Here’s page one of the letter Chase wrote to the Senate:

Here’s the full text of Chase’s letter:

    Inasmuch as the sole power to try impeachments is vested by the Constitution in the Senate, and it is made the duty of the Chief Justice to preside when the President is on trial, I take the liberty of submitting, very respectfully, some observations in respect to the proper mode of proceeding upon the impeachment which has been preferred by the House of Representatives against the President, now in office.
    That when the Senate sits for the trial of an impeachment it sits as a Court, seems unquestionable.
    That, for the trial of an impeachment of the President, this Court must be constituted of the members of the Senate, with the Chief Justice presiding, seems equally unquestionable.
    The Federalist is regarded as the highest contemporary authority on the construction of the Constitution and in the sixty-fourth number the functions of the Senate ‘‘sitting in their judicial capacity as a court for the trial of impeachments’’ are examined.
    In a paragraph explaining the reasons for not uniting ‘‘the Supreme Court with the Senate in the formation of the court of impeachments’’ it is observed that ‘‘to a certain extent the benefits of that union will be obtained from making the Chief Justice of the Supreme Court the President of the Court of Impeachments, as is proposed in the plan of the convention, while the inconveniences of an entire incorporation of the former into the latter will be substantially avoided. This was, perhaps, the prudent mean.’’
    This authority seems to leave no doubt upon either of the propositions just stated.
    And the statement of them will serve to introduce the question upon which I think it my duty to state the result of my reflections to the Senate, namely, At what period, in the case of an impeachment of the President, should the Court of Impeachment be organized under oath as directed by the Constitution?
    It will readily suggest itself to anyone who reflects upon the abilities and the learning in the law which distinguish so many Senators, that besides the reason assigned in the Federalist, there must have been still another for the provision requiring the Chief Justice to preside in the Court of Impeachment. Under the Constitution, in case of a vacancy in the office of President, the Vice President succeeds and it was doubtless thought prudent and befitting that the next in succession should not preside in a proceeding through which a vacancy might be created.

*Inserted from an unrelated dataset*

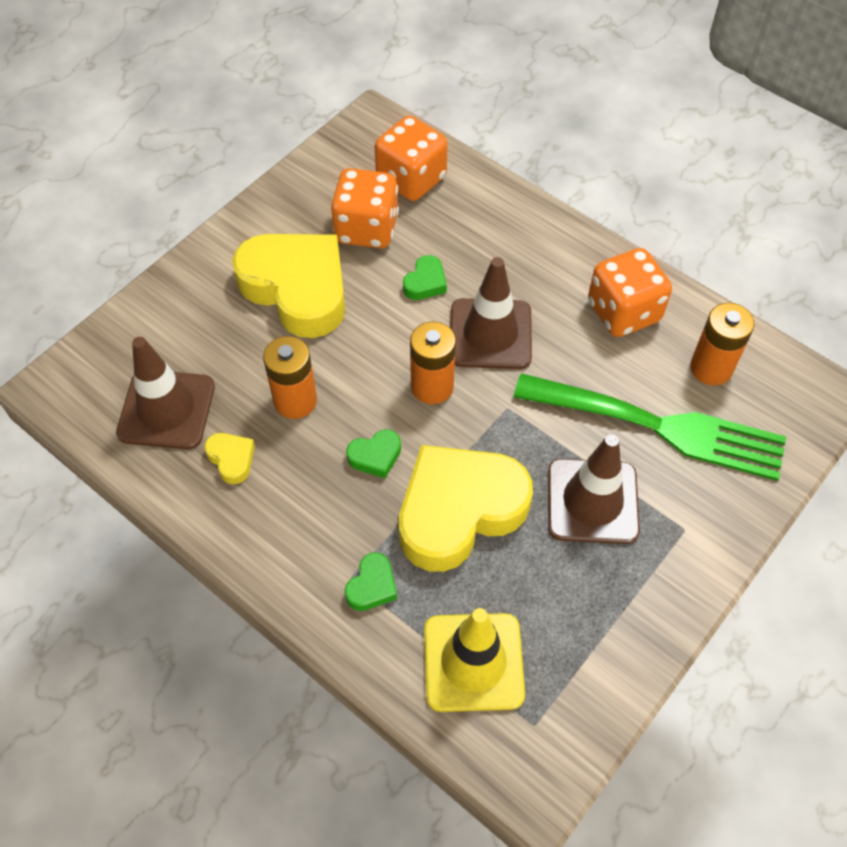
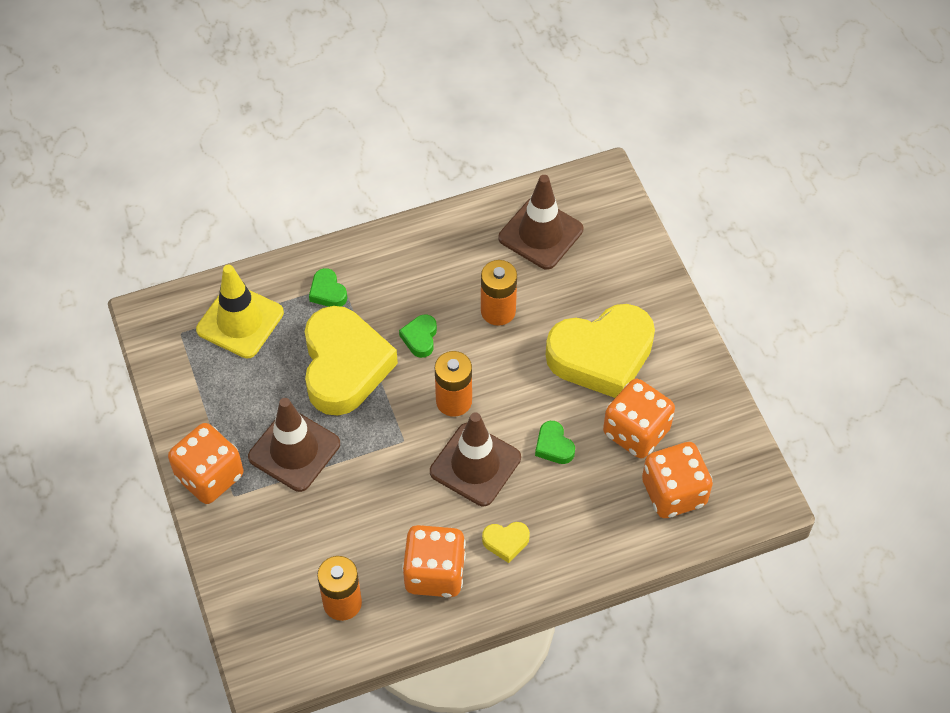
camera: 120 degrees right, 0 degrees up
yellow heart [204,433,255,484] -> yellow heart moved to [482,522,530,563]
green fork [514,373,786,481] -> none
none -> orange dice [168,423,243,504]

    It is not doubted that the Senate, while sitting in its ordinary capacity, must necessarily receive from the House of Representatives, some notice of its intention to impeach the President at its bar but it does not seem to me an unwarranted opinion, in view of this constitutional provision, that the organization of the Senate as a Court of Impeachment under the Constitution, should precede the actual announcement of the impeachment on the part of the House.
    And it may perhaps be thought a still less unwarranted opinion that articles of impeachment should only be presented to a Court of Impeachment that no summons or other process should issue except from the organized Court, and that rules for the government of the proceedings of such a Court should be framed only by the Court itself.
    I have found myself unable to come to any other conclusions than these. I can assign no reason for requiring the Senate to organize as a Court under any other than its ordinary presiding officer, for the later proceedings upon an impeachment of the President, which does not seem to me to apply equally to the earlier.
    I am informed that the Senate has proceeded upon other views and it is not my purpose to contest what its superior wisdom may have directed.
    All good citizens will fervently pray that no occasion may ever arise when the grave proceedings now in progress will be cited as a precedent but it is not impossible that such an occasion may come.
    Inasmuch, therefore, as the Constitution has charged the Chief Justice with an important function in the trial of an impeachment of the President, it has seemed to me fitting and obligatory, where he is unable to concur in the views of the Senate, concerning matters essential to the trial, that his respectful dissent should appear.